My mother, Cécile Nobrega, who has died aged 94, was an accomplished classical composer (her piece Twilight has been sung by many national choirs), poet, sculptor and educator.
In the 1990s, she started a charitable organisation, the Bronze Woman Project, with the aim of raising a public monument to womanhood. It took its name from a poem she had written about motherhood. After years of planning and fundraising, in 2008, a 10ft statue of a mother and child, sculpted by Aleix Barbat, representing women, particularly those from the developing world and the descendants of slaves, was erected in Stockwell Gardens, south-west London.
Though anonymous, it is the first statue of a black woman in Britain, and was unveiled in time to celebrate the 200th anniversary of the abolition of the slave trade, and the 60th anniversary of the arrival of the first Caribbean immigrants to Britain on the Windrush.

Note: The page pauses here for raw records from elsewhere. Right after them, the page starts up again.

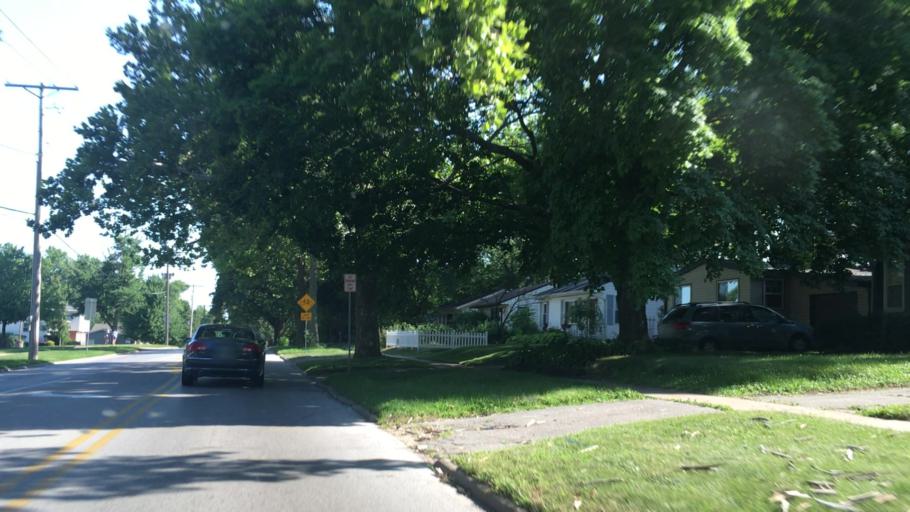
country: US
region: Iowa
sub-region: Johnson County
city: Iowa City
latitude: 41.6565
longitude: -91.5020
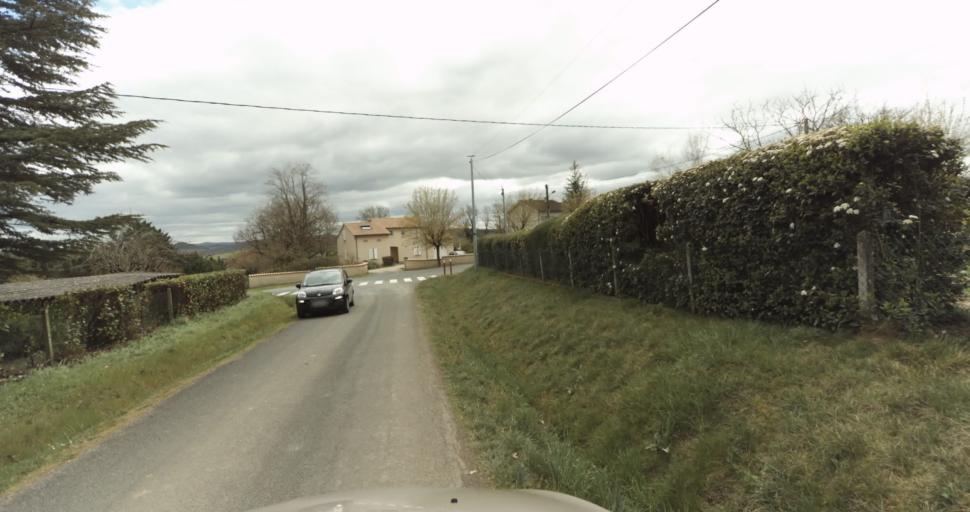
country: FR
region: Midi-Pyrenees
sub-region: Departement du Tarn
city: Puygouzon
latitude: 43.8953
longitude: 2.1777
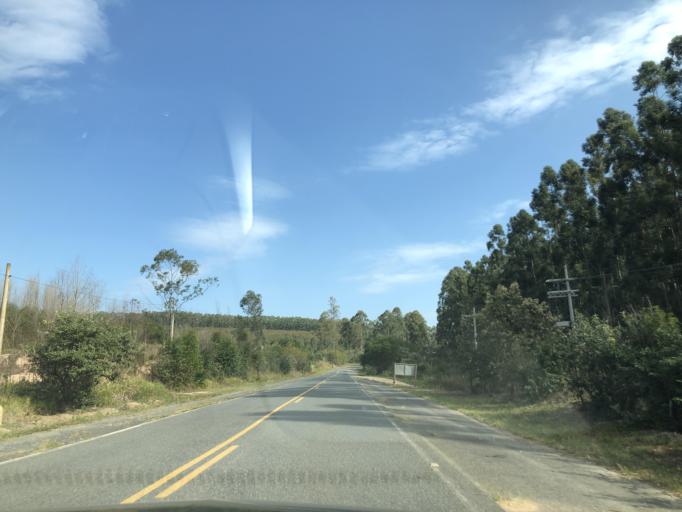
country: BR
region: Sao Paulo
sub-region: Pilar Do Sul
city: Pilar do Sul
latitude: -23.8128
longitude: -47.6457
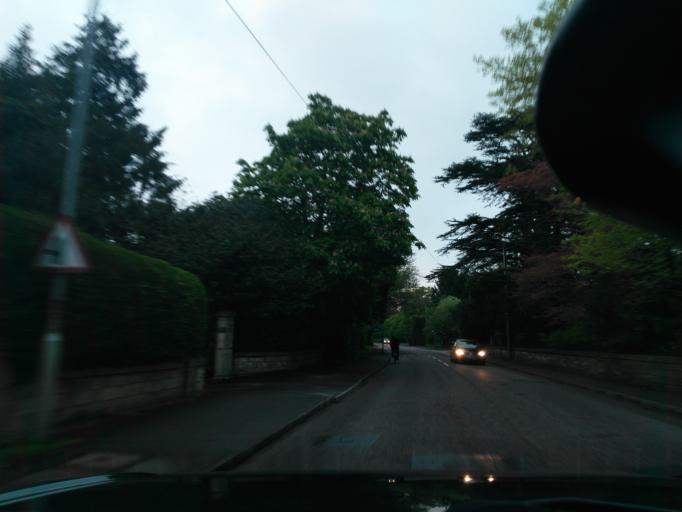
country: GB
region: England
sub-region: Wiltshire
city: Trowbridge
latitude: 51.3251
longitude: -2.1935
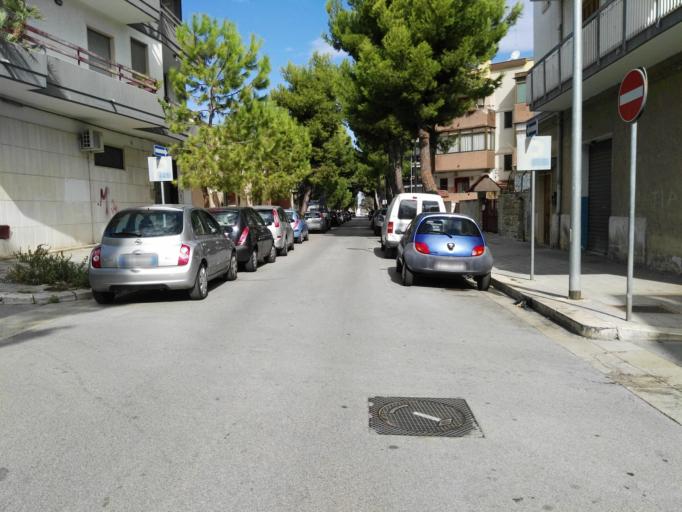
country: IT
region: Apulia
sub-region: Provincia di Bari
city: Triggiano
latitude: 41.0643
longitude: 16.9170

Cécile was born in Georgetown, Guyana, daughter of Canon WA Burgan and his wife Imelda, and was a gifted child who wrote music and poetry from an early age. In 1942 she married Romeo Nobrega. She trained as a teacher and started two schools, a kindergarten and a vocational school for teenage girls. She won several awards for her music and wrote plays, one of which, Stabroek Fantasy (1956), set in the Stabroek market of Georgetown, had record runs in Guyana and was adapted as Carib Gold for a Jamaican pantomime.
In 1969, after losing an employment case against the Guyana government at the Privy Council (which remains a point of reference in employment law), Cecile emigrated to the UK. She retrained at Hockerill College, Hertfordshire, to teach music, art and language through drama, and worked in Hertfordshire and Brent, north London. She was active in the National Union of Teachers and in the adult literacy programme, and campaigned against placing misunderstood children, often those from ethnic minorities, in ESN (Educationally Subnormal) schools.
She also joined the writers' group PEN, the International Alliance of Women and the Commonwealth Countries League, which gave her the opportunity to travel and meet like-minded influential women. At conferences of the IAW in New York, Kenya, Greece, Japan and India, she expounded the need for some monumental recognition of womanhood. After Romeo's death in 1994, she threw her energies into her quest for this monument.
With the Bronze Woman statue in place, Cécile slowed down, but did not stop. She gave up driving, the computer and the piano, but remained active with Lambeth Pensioners, and practised tai chi.
Cécile is survived by three children, Keith, Eve and me, three grandchildren and six great-grandchildren.